◆ **Given records**:
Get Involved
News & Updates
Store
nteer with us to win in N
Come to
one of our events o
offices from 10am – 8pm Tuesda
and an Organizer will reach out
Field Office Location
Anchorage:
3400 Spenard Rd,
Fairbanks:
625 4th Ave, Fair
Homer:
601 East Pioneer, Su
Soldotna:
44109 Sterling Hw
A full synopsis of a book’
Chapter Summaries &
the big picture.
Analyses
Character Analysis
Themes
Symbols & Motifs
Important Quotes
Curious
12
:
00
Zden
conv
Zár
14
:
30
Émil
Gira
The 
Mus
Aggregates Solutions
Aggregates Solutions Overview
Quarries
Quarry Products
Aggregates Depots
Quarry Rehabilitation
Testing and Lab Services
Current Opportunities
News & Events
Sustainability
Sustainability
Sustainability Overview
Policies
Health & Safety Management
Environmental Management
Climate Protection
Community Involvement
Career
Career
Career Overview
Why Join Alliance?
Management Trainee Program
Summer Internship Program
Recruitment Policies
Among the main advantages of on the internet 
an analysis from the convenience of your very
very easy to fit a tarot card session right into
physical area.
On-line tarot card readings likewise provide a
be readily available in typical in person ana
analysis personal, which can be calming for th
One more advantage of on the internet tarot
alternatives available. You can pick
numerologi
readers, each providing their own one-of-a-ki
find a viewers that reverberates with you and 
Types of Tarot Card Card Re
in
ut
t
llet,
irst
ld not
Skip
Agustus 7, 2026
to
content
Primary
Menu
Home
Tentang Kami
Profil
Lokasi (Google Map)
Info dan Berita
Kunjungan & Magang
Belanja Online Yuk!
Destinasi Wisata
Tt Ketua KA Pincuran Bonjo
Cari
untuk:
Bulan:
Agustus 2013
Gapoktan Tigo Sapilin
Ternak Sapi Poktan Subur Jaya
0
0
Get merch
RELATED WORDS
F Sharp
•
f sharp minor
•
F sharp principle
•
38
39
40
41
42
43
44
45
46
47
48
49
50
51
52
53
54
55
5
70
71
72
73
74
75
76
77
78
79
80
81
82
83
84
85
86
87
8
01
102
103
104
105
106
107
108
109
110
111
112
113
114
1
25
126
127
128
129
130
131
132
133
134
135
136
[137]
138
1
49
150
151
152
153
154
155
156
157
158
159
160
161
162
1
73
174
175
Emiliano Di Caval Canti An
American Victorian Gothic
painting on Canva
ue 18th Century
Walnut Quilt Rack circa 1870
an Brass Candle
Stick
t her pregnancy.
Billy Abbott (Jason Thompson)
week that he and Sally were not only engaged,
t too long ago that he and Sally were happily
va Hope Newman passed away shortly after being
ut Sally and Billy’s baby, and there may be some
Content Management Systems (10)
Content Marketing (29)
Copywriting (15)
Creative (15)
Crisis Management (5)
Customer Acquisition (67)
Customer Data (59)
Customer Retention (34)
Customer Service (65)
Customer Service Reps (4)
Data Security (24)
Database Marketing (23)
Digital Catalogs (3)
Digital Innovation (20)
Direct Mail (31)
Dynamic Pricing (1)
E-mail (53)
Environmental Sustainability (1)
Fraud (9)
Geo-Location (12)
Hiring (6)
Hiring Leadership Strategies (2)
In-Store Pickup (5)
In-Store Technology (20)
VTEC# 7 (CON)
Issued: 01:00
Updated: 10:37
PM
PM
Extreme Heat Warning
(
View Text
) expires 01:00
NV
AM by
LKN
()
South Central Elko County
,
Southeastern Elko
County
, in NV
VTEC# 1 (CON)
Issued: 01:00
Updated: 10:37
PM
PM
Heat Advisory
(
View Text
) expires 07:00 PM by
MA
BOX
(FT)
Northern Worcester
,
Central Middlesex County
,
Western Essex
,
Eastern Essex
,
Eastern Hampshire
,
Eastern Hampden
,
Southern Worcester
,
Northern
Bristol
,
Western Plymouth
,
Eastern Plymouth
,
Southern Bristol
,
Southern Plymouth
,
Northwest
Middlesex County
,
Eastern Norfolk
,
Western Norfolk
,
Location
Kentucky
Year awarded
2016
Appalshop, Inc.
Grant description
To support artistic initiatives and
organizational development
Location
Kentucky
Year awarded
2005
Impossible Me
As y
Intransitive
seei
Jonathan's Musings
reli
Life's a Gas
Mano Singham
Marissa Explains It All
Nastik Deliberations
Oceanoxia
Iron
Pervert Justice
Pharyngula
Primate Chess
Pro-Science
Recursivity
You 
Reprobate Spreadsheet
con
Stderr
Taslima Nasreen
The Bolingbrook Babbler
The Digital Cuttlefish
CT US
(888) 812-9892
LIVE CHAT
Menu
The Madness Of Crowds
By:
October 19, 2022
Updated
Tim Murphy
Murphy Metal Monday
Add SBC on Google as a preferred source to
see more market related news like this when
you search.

◆ **What you have to do**: Return every line above in which the string "were" occurs.

◆ **Answer section**:
week that he and Sally were not only engaged,
t too long ago that he and Sally were happily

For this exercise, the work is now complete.